Copy the lines of the data from the beginning through the line that contains "Yurt dışındaki Kürtlere de baskı", including both ends.

Saved data entries
-=-=-=-=-
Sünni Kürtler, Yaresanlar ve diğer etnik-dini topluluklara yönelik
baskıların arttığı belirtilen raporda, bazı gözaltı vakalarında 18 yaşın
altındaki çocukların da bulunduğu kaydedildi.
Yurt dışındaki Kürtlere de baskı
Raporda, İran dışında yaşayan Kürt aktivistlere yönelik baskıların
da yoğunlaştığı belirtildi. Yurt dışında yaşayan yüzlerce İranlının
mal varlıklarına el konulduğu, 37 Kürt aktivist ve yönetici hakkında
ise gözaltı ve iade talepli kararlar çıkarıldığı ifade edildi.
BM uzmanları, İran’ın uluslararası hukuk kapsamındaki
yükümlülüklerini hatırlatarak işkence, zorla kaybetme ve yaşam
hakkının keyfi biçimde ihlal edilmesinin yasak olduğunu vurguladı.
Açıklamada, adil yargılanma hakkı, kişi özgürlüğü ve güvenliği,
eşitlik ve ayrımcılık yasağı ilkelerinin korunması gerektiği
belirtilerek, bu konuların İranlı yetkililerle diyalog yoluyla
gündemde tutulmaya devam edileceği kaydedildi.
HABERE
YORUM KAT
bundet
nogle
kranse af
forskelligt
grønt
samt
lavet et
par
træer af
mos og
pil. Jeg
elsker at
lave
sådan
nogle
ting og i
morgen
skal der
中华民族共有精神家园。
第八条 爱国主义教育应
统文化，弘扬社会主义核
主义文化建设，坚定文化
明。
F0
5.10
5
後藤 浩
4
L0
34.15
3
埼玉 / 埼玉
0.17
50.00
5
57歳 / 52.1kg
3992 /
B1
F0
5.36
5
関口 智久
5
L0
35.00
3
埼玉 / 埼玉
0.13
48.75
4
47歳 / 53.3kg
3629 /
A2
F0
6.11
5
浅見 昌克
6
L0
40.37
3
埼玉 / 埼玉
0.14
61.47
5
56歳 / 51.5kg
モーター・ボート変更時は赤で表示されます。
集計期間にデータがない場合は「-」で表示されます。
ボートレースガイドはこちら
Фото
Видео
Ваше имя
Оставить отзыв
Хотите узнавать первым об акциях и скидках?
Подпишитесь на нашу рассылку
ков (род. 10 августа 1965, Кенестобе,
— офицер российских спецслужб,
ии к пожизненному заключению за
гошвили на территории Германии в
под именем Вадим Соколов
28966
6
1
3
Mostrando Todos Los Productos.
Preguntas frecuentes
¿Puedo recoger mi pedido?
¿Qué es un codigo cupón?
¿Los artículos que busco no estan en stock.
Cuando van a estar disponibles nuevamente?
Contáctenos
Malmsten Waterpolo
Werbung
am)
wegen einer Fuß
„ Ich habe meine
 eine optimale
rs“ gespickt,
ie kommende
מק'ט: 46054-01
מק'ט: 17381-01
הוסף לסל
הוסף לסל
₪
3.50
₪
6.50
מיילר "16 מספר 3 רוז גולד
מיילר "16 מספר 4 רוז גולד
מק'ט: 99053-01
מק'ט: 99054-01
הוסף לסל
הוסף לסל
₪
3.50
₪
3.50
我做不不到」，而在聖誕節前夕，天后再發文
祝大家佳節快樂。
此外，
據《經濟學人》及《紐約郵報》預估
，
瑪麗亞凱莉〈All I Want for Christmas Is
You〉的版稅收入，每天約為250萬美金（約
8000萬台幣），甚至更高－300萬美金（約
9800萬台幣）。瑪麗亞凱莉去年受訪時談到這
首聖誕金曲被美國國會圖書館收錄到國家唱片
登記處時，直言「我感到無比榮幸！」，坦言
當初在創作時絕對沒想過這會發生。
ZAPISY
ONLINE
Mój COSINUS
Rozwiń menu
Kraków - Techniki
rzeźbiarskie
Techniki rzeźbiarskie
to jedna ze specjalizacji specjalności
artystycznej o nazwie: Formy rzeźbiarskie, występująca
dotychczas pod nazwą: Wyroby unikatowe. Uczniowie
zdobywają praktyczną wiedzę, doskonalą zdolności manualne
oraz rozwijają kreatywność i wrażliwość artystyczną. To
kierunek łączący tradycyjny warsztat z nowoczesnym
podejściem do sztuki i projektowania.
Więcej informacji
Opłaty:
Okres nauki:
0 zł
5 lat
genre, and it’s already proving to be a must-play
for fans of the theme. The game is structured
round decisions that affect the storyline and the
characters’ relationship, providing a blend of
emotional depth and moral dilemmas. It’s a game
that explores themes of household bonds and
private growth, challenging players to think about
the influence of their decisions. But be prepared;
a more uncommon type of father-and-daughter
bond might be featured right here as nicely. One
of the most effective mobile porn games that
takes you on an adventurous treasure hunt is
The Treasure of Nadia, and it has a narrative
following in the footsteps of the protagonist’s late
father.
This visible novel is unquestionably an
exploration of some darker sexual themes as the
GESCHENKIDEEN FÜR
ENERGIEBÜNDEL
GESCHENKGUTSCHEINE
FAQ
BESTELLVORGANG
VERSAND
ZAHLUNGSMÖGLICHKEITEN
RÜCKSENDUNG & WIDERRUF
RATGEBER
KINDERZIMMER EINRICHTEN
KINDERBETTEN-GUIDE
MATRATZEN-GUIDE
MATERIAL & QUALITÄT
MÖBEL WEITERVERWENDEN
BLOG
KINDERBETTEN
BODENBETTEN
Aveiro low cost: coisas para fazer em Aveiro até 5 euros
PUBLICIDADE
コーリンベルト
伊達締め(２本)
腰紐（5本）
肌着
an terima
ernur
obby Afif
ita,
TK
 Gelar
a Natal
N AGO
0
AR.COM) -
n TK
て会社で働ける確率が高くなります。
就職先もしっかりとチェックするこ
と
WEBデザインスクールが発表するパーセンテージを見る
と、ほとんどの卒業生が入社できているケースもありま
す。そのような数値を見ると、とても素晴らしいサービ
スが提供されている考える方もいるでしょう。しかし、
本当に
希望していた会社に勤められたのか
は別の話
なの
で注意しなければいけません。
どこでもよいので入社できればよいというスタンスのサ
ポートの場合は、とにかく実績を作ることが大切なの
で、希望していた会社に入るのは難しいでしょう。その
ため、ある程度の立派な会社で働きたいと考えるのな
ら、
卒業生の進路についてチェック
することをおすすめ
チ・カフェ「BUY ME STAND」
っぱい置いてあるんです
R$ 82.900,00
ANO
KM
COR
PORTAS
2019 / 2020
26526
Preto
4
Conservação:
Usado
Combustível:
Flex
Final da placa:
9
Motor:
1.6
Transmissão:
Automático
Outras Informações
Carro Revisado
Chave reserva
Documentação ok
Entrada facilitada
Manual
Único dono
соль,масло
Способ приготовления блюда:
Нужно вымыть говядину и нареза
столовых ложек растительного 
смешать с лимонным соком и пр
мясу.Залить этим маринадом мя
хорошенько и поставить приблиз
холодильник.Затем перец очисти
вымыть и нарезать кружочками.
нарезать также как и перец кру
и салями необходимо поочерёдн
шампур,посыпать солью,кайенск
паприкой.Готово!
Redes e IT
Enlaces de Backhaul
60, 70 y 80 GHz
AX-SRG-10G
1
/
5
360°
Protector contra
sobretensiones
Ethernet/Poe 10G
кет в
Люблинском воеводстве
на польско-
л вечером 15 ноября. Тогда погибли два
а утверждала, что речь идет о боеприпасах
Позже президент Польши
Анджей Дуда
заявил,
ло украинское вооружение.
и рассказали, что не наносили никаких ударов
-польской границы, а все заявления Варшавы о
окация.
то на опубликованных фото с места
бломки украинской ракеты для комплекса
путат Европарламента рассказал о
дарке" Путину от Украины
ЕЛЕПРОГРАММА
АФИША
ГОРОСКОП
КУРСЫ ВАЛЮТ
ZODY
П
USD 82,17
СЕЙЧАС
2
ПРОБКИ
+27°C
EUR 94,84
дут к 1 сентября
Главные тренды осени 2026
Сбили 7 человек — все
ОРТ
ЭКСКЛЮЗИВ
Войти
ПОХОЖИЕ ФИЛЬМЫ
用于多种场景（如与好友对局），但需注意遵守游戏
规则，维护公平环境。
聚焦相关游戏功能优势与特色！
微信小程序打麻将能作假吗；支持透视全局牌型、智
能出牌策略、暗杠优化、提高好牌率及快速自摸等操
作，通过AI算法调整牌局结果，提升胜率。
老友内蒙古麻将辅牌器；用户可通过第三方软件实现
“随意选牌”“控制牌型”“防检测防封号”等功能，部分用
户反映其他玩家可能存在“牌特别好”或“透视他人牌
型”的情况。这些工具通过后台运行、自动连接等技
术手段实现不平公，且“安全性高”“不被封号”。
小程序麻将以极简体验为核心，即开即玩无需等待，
-=-=-=-=-
[Output for this task]
Sünni Kürtler, Yaresanlar ve diğer etnik-dini topluluklara yönelik
baskıların arttığı belirtilen raporda, bazı gözaltı vakalarında 18 yaşın
altındaki çocukların da bulunduğu kaydedildi.
Yurt dışındaki Kürtlere de baskı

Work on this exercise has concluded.